* **RECORD SET**
:::::

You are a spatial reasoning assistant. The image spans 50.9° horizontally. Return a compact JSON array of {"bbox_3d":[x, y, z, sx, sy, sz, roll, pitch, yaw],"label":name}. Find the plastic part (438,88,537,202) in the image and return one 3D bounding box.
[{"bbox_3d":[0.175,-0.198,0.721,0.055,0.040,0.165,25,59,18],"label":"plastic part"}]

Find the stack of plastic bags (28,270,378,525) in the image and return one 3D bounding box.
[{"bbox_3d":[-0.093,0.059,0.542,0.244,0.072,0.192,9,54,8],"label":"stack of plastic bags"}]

:::::

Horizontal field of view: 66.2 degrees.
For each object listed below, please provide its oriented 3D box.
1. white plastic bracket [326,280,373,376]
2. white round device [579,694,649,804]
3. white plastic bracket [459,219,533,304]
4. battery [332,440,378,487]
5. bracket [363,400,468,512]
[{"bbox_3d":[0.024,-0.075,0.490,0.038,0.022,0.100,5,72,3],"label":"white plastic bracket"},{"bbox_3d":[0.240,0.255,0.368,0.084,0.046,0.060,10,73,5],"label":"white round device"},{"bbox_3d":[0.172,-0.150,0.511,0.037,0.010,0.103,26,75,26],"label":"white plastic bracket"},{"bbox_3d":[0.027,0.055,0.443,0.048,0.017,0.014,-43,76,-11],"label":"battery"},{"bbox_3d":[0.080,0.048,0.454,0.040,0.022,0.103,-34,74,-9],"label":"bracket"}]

:::::

* **EXERCISE REQUIREMENTS**
Reproduce exactly the section above that begins at the line containing "1. white plastic bracket [326,280,373,376]" and ends at the line containing "4. battery [332,440,378,487]", leaving out all other lines.

* **RESULT OF THIS EXERCISE**
1. white plastic bracket [326,280,373,376]
2. white round device [579,694,649,804]
3. white plastic bracket [459,219,533,304]
4. battery [332,440,378,487]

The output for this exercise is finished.